A circuit that generates ^n (n is a predetermined positive integer) rank angle pulses, and calculates the next crank angle by sequentially calculating the acceleration of rotation of the crankshaft. A crank angle pulse generation circuit that predicts a generation period of an angular pulse and sequentially sends out the crank angle pulse having the predicted generation period,
a reference oscillator that outputs a clock pulse that serves as a time reference for the crank angle pulse to be generated, and a reference detection pulse (P_i_-_1 , P_i・P_i
__+_1, P_i_+_2...
a second delay element that provides a further fixed delay to the reference detection pulses successively output from the delay element; and an output from the reference oscillator each time the reference detection pulse is sequentially reset by the output from the second delay element. a binary counter that starts counting the clock pulses to be detected; a latch circuit that captures the count contents of the secondary counter at the time when the reference detection pulse is output from the first delay element; Another latch circuit that captures and temporarily holds the temporarily held count contents at the time when the reference detection pulse is input to the first delay element, wherein the reference detection pulse P_i_-_1 is Period T from when the reference detection pulse P_i is output until the reference detection pulse P_i is output
A first latch circuit that temporarily holds the count contents corresponding to _i_−_1 and a first latch circuit that is cascaded thereto and corresponds to a period T_i from outputting the reference detection pulse P_i to outputting the reference detection pulse P_i_+_1. a second latch circuit that temporarily holds the count contents; and the period T_i held in the first latch circuit.

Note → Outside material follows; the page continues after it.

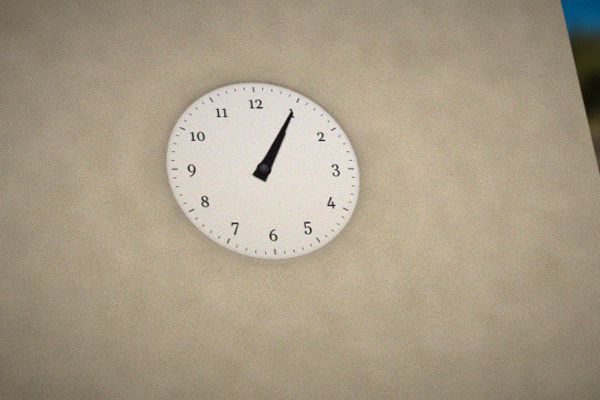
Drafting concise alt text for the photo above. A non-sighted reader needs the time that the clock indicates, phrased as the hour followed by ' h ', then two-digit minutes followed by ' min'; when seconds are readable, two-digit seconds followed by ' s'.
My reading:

____1 and the period T held in the second latch circuit
The calculation 2T_i-T_i_-_1 is performed with each input as _i to calculate the period T_i_+_1 from the output of the reference detection pulse P_i_+_1 to the output of the reference detection pulse P_i_+_2, and represent the value of the period T_i_+_1. an arithmetic circuit that outputs a bit pattern obtained by dividing a binary bit string by the 2^n; one side inputting the bit pattern from the arithmetic circuit, and the other inputting the clock pulse from the reference oscillator; A crank angle pulse generation circuit comprising: a comparison circuit that sequentially generates crank angle pulses having a period such that the 2^n pulse train falls within a period T_i_+_1.